Jury:
M. Anthony Busson, professeur à l'école normale supérieure de Lyon 1, reviewer
M. Thomas Noël, professeur à l'université de Strasbourg, reviewer
Mme Nathalie Mitton, chercheuse à l'université de Lille, examiner
M. Bernard Tourancheau, professeur à l'université Grenoble Alpes, examiner
M. Martin Heusse, professeur à l'institut polytechnique de Grenoble, supervisor
The wireless sensor networks that we work with in this thesis are a set of devices connected to each other by low-rate and low-power technologies. Their role is to produce measures on the physical environment around them (meteorological and climate condition tracking, monitoring of industrial installations, control of distribution grids, topographical surveillance…). These measures must then be collected out of the network. Since the sensors have short range radios, transmissions are multi-hop, the sensors close to the destination relaying the information transmitted by those which are further away from it. Because of the movement of the nodes themselves or of objects in their environment interfering with wireless communications, the exact topology of the network is subject to change. In addition, the battery-powered sensors are limited in energy and therefore in transmission abilities. The power-saving techniques applied to turn off the radio most of the time impose synchronization constraints. To route information through the network, the routing protocol establishes routes, so that the sensors can relay information from and to the network border router through reliable links leading to the destination through short paths. Due to sensor limitations, the routing must be energy efficient, i.e. the overload of the radio transmissions involved by the routing algorithm itself must be as lightweight as possible. It must also be able to restore connectivity on a network topology change without creating routing loops that negatively impact the quality of service and the energy reserves of the nodes.
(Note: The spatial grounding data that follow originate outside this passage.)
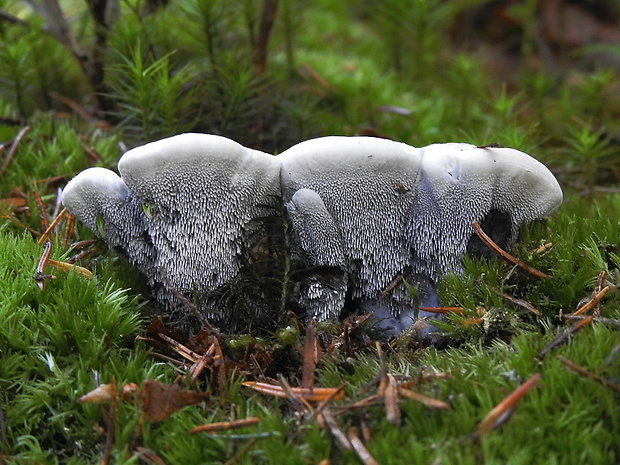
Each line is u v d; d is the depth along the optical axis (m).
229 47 0.51
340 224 0.38
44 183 0.44
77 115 0.50
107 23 0.49
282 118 0.49
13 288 0.38
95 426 0.36
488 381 0.36
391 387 0.36
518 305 0.39
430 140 0.49
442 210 0.38
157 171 0.36
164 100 0.44
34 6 0.49
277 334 0.38
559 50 0.81
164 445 0.35
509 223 0.39
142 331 0.38
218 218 0.38
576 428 0.35
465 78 0.55
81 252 0.40
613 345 0.36
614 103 0.61
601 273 0.39
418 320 0.39
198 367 0.37
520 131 0.49
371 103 0.52
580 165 0.48
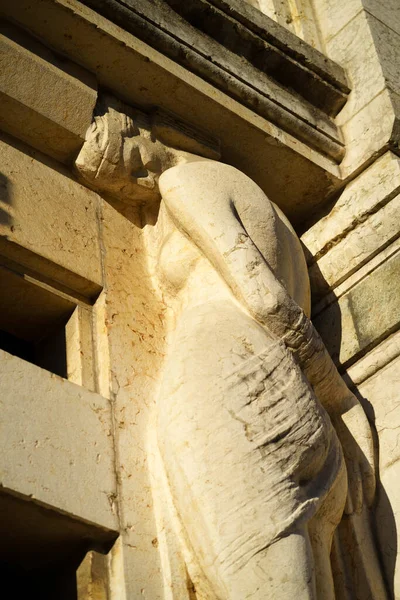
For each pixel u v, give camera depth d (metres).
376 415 7.57
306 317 6.98
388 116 8.41
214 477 6.23
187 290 7.30
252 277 6.96
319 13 9.38
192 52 7.89
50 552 6.36
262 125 8.16
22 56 7.36
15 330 7.30
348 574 6.92
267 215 7.52
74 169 7.55
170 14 7.90
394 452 7.34
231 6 8.15
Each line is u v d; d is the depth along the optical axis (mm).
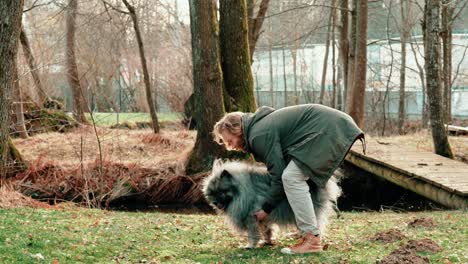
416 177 11383
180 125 24562
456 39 33594
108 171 14039
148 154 16516
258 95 38812
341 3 24422
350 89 21906
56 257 5383
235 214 5781
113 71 27016
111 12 24656
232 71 14828
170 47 30375
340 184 14500
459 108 34156
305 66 37781
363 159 14016
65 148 16609
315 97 39094
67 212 8617
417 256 5023
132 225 7547
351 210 13039
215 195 5859
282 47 32875
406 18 30484
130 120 25328
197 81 14195
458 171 11734
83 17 25562
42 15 27906
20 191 12836
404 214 9195
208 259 5555
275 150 5410
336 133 5371
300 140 5438
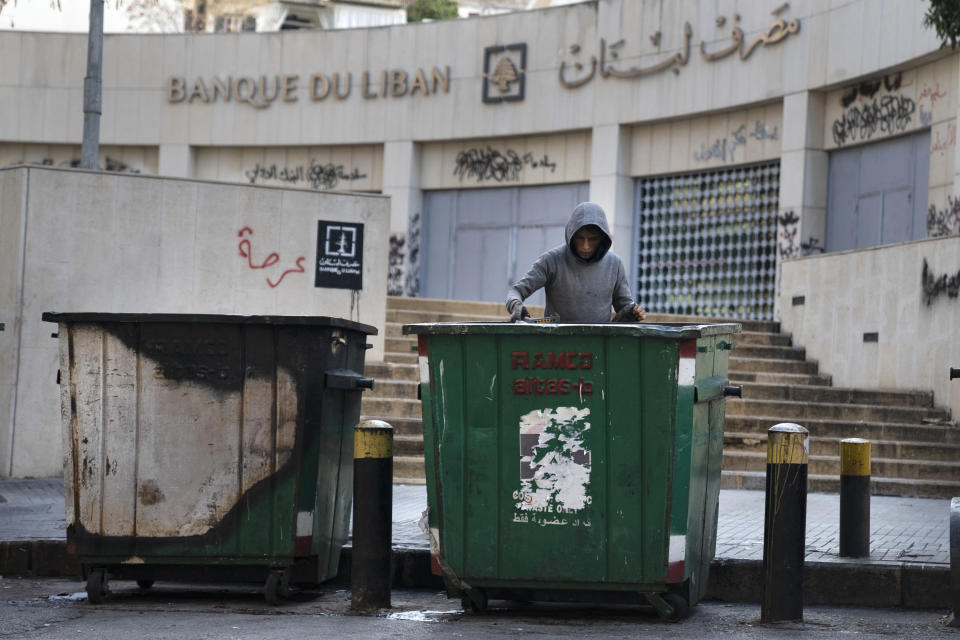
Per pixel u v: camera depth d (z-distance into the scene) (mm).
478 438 7008
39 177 14531
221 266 15250
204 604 7773
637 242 26344
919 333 15547
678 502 6754
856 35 21734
This document describes a routing protocol that meets these objectives. It is capable of creating a self-healing collection tree that extracts information out of the network, as well as from the routes to distribute command messages or acknowledgment to the nodes. It also validates the data path of each packet to ensure that they never enter a routing loop. The protocol is run in simulations and also on real platform experiments, showing the effectiveness of the proposed mechanisms.
In order to improve its ability to choose the best available links, I also propose the use of a new estimation of their quality. It is based on two complementary measurements: a long-term measurement of the ambient noise level on the radio channel, and a measurement of the power of the signal received from the transmitter. These two measurements provide an estimate of the signal-to-noise ratio, and thereby the expected reception rate. This estimate is both accurate, quick to obtain, and adapted to the constraints of sensors and networks we are talking about.